Preguntas
[A] Indica si cada afirmación concuerda con el texto sobre La Flor y respalda cada sí o no con las palabras decisivas del texto, citadas literalmente: (i) la realización de La Flor se extendió durante diez años; (ii) el resultado final de la película ocupa catorce horas; (iii) el texto propone que La Flor esté siempre disponible para quien quiera verla.
[B] Escribe la continuación del texto sobre La Flor a partir de su última oración.

Fragmento
***

Para todos los que participamos de su fabricación (las actrices del grupo Piel de Lava, las personas que integramos El Pampero Cine, pero también un sinfín de aliados que nos acompañaron en forma esporádica a lo largo de todos estos años), La Flor fue, más que una película, una suerte de época en nuestras vidas. En lo que a mí respecta, puedo decir que fue una época maravillosa, y si algunos comentaristas han calificado de Epopeya su ejecución, tengo para mí que pocas epopeyas han de haber sido más gozosas para quienes las llevaron a cabo. Fueron diez años de misterio y de riesgo, pero también de sentir como pocas veces el vértigo del amor y la amistad, como sólo es capaz de manifestarse en un grupo de personas que buscan desaforadamente lo mismo, y están dispuestas a dar lo que haya que dar con tal de conseguirlo. Esa alianza sucedió de igual manera en el aspecto psíquico y en el físico, y las complejas fantasías de la trama del film no fueron más asombrosas ni más imaginativas que los infinitos viajes, trampas y audacias que hicieron falta para llevarlas a cabo. Audacia: acaso sea esa la palabra que mejor define nuestro experimento. Una audacia alegre, embriagada, dominada por una anacrónica voluntad de absoluto.

Y aquí hay una cuestión: ¿Qué hacer con el resultado de semejante empresa, con esas catorce horas enciclopédicas, en tiempos en los que la proyección cinematográfica parece obligada a reducirse a su mínima expresión, en un mero oropel obsoleto que precede al momento fatal en el que las mercancías cinematográficas encuentran su destino en las pequeñas pantallas táctiles de los teléfonos o en las codificaciones líquidas del streaming? ¿Qué hacer frente a tanta tristeza? Acaso nos quede, como única salida, aquello que mejor nos sale: la elegante desobediencia. Convertir a nuestra Flor en un objeto díscolo, que se niegue a ser un divertimento de living o un electrodoméstico, que rechace la imperiosa exigencia de ser una cosa que esté siempre disponible para combatir el aburrimiento de los adormecidos y los cómodos. Convertir a nuestra Flor en una cosa que sólo se ve cuando se proyecta; una cosa que sólo se ve cuando los astros se conjuran y la sala en penumbras y la gran pantalla están dispuestas al ritual, y de algún lado aparecen algunos dispuestos a juntarse a verla. En otras palabras, aquello que hasta no hace mucho era conocido como ir al Cine.

***

Entradas extraídas

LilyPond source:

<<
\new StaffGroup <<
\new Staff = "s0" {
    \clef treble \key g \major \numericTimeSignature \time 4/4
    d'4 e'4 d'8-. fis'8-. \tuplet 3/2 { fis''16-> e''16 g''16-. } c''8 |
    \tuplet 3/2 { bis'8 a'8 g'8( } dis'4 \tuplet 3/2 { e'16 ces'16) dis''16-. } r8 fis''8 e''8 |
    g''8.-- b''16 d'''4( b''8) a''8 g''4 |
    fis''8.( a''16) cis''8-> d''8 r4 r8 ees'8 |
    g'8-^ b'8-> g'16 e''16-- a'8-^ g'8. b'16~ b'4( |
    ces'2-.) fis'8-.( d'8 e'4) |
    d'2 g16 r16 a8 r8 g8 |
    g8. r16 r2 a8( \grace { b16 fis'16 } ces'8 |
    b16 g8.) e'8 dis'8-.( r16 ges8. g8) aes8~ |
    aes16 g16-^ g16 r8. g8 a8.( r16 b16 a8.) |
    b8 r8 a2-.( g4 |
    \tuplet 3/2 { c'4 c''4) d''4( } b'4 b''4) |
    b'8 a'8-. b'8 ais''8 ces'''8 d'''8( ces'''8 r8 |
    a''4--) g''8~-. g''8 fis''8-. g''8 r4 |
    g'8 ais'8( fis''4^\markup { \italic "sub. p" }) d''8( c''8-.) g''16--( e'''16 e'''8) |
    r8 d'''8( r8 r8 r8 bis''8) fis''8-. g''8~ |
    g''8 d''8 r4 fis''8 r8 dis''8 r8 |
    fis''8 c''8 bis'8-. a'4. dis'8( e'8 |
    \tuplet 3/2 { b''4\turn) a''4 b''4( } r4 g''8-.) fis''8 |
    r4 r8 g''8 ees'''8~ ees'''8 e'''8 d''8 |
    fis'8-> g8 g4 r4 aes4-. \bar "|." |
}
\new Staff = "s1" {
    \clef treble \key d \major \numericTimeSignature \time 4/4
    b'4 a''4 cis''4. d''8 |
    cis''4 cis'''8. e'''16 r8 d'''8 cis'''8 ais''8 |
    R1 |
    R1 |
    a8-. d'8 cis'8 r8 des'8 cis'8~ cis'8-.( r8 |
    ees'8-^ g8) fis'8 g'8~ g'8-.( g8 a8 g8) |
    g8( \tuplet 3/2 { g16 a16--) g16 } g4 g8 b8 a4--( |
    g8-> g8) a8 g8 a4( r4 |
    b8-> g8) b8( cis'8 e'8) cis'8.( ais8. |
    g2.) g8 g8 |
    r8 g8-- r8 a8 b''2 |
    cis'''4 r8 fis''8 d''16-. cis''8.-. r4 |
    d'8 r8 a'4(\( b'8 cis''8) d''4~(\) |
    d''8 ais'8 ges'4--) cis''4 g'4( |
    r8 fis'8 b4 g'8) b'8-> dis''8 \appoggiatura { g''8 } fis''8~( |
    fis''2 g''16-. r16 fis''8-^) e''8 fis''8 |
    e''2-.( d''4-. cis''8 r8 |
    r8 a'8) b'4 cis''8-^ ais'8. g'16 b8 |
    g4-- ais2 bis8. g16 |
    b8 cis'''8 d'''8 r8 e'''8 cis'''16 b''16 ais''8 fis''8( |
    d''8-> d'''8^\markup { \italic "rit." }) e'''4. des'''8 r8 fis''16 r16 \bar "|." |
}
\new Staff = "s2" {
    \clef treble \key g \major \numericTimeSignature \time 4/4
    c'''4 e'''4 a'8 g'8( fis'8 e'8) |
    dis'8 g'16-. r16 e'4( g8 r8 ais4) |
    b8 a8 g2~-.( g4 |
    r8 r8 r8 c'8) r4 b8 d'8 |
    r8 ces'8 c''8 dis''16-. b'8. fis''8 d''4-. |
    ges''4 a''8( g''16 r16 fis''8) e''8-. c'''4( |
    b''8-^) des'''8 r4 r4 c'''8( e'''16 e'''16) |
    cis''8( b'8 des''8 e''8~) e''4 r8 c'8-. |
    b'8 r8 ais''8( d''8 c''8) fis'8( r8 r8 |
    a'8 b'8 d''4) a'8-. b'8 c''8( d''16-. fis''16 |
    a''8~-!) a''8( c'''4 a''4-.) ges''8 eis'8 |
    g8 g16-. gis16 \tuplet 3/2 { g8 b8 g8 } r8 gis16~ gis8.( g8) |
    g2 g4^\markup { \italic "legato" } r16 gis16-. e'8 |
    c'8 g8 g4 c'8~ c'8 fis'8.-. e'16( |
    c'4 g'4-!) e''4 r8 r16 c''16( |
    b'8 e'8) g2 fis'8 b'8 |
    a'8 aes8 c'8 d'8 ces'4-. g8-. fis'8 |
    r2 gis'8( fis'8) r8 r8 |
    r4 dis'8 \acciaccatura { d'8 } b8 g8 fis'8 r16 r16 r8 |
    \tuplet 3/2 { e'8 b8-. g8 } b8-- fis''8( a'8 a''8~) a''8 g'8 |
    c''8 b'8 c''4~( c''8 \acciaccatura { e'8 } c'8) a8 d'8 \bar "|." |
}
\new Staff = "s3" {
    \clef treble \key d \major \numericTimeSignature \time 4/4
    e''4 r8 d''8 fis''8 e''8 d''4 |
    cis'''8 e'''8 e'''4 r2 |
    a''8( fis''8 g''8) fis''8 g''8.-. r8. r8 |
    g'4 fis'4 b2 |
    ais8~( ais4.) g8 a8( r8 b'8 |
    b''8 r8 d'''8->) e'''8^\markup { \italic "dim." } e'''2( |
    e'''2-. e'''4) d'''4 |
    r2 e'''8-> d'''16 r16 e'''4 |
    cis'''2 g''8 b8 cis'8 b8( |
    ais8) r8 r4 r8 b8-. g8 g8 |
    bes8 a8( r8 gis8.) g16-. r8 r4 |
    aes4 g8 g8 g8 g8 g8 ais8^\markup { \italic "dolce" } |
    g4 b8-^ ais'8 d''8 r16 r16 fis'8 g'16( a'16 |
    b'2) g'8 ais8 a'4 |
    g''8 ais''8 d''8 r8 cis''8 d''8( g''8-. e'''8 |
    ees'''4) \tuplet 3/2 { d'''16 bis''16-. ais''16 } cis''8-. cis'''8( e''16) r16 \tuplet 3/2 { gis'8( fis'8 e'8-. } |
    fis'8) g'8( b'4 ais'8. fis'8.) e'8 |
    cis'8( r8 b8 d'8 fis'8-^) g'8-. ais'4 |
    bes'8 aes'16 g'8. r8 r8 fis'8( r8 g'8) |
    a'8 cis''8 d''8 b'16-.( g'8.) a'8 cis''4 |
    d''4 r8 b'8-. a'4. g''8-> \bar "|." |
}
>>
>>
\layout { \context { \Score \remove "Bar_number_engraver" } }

***

Respuestas del ejercicio
[A]
(i) Sí: «Fueron diez años de misterio y de riesgo».
(ii) Sí: «esas catorce horas enciclopédicas».
(iii) No: «que rechace la imperiosa exigencia de ser una cosa que esté siempre disponible para combatir el aburrimiento de los adormecidos y los cómodos».

[B]
No habrá Estreno para La Flor. No habrá una ocasión particular y primera en la que se inaugure el objeto, y en la que se invite a todos, y en la que vengan los fotógrafos y los periodistas para hablar de ella todos a un tiempo durante algunos días para enfrentar después dócilmente la pendiente de la invisibilidad y el olvido. No existirá esa fiesta: habrá proyecciones. No se estrenará nunca, y cada proyección habrá de ser un Estreno, y cada vez el entusiasmo habrá de ser el mismo, y otro a la vez. No habrá dos veces iguales: cada proyección será una aventura.

Declarado nuestro propósito, ningún lugar aparece más adecuado para inaugurar nuestra trashumancia que la Sala Leopoldo Lugones, el lugar en donde todos nos hemos formado como espectadores de cine, y a la que la Ciudad le debe el hecho de ser una de las grandes capitales cinematográficas del mundo. Desde ese décimo piso se defiende la belleza de las imágenes con un fervor y un compromiso que no he encontrado en mis largos peregrinajes por los cinematógrafos de Europa y América del Norte. La Lugones es única. Es un honor y un privilegio ser recibidos allí.

Están, como siempre, todos invitados.